Aim of the exercise. Please state how many lines of the listing contain the word "Flow", giving the number by itself.

Collected data.
========================================

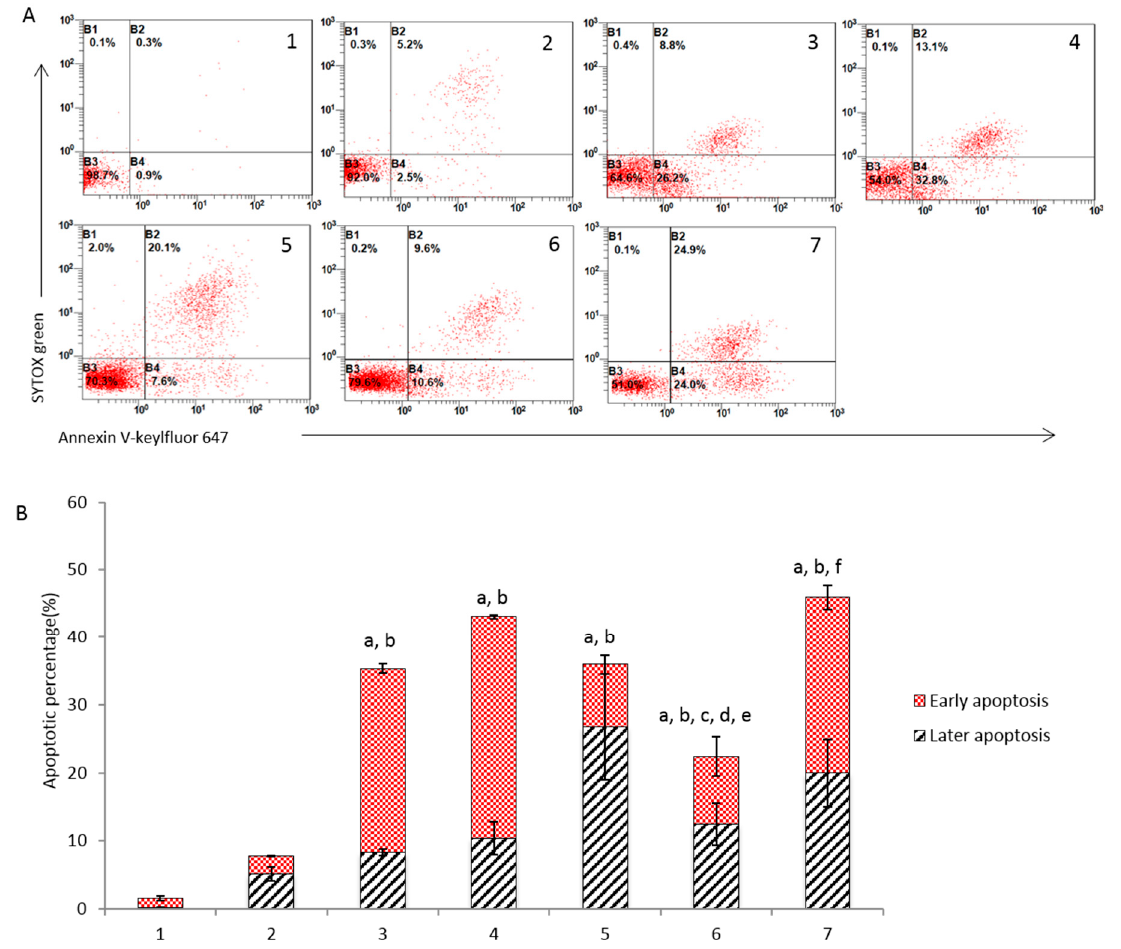
Figure 3. Apoptosis induced in breast cancer MDA-MB-435S cells. ( A ) Flow cytometry plot of breast cancer cells after treatment with varying formulations; ( B ) apoptotic percentage in breast cancer cells after the treatment. 1, blank control; 2, free dihydroartemisinin; 3, free epirubicin; 4, free dihydroartemisinin plus epirubicin (mole ratio = 2:1); 5, dihydroartemisinin liposomes; 6, epirubicin liposomes; 7, dihydroartemisinin plus epirubicin liposomes. Data are presented as the mean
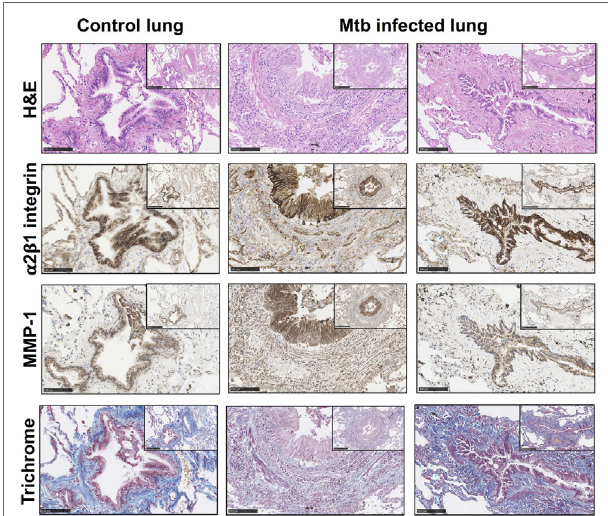
FigUre 4 | Matrix metalloproteinases (MMP)-1 is further increased in lung tissue sections with altered collagen staining from Mtb-infected patients. Paraffin-embedded lung tissue blocks from Mtb ( n = 5) and control ( n = 2) patients were sectioned into 5 µm slices and stained for Hematoxylin and Eosin (H&E), integrin α 2 β 1 (1/500 anti- α 2 antibody, clone EPR5788) (brown), MMP-1 (1/600 anti-MMP-1 antibody, clone 41-1E5) (brown), and modified Trichrome stain, which stains collagen (blue). Sections were inspected by a “blinded” reviewer and five airways from each individual were randomly selected for visual analysis. Staining of α 2 β 1 (brown) was similar between Mtb patients and controls but MMP-1 (brown) is increased in Mtb patients. This figure shows representative images from a control lung (left panels) and two Mtb lungs (middle and right panels). Images are shown at 20 × with inset shown at 10 × magnification. Images were analyzed with the NDP. viewer software. Scale bars: 250 µm for images at 10 × and 100 µm for images at 20 ×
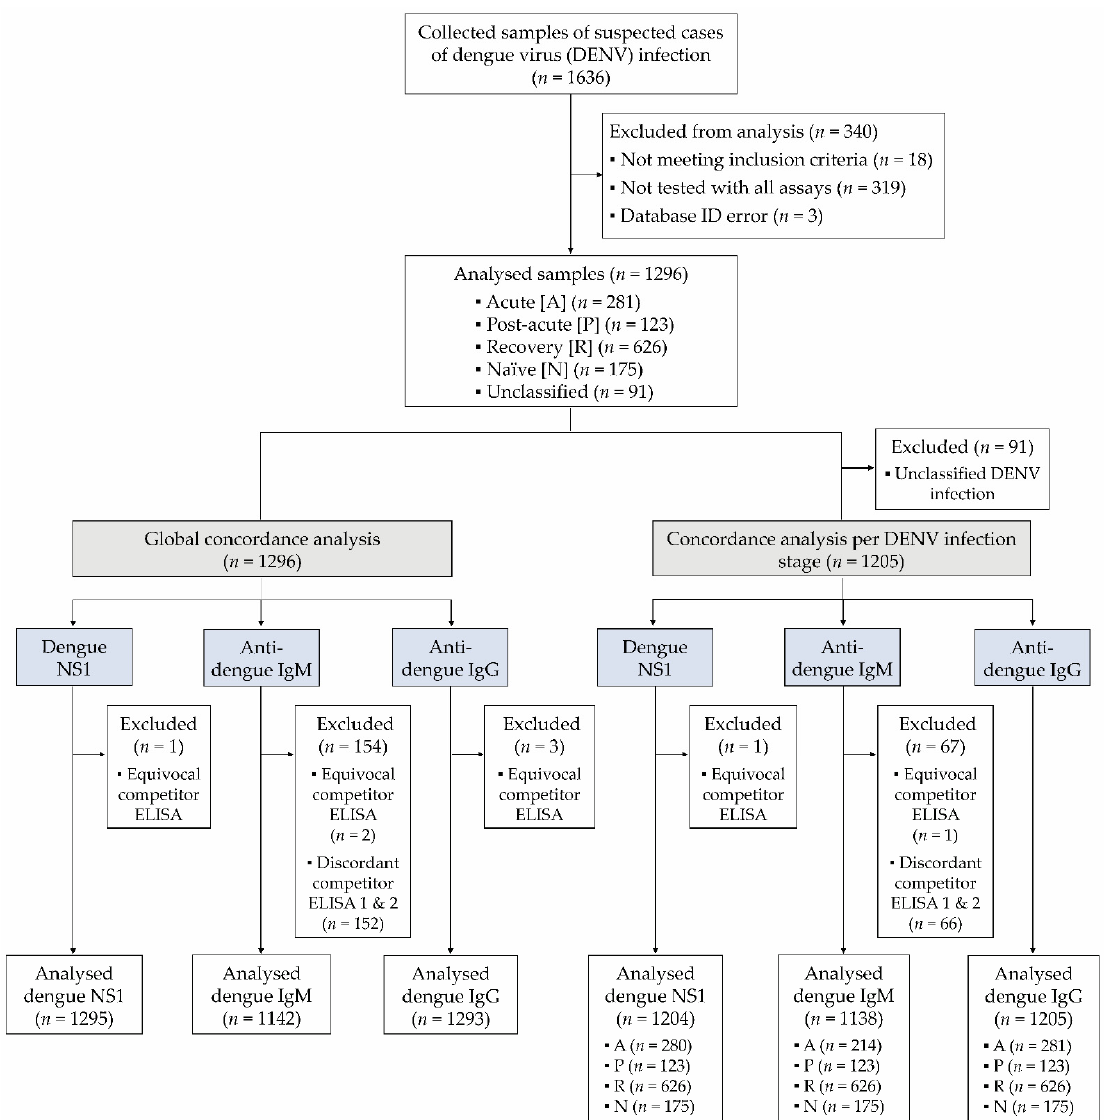
Figure 1. Study Flow diagram. A total of 1636 samples of suspected DENV infection were collected, of which 1296 eligible samples tested with all assays (competitor ELISA, VIDAS ® and PCR) were included in the analysis. Concordance analyses were conducted in the total population ( n = 1296) and according to the DENV infection stages defined in Section 2.2. ( n = 1205). An additional analysis on samples common to all immunoassays ( n = 1138) is shown in Figure S2 and Table S5.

========================================

Output below. 2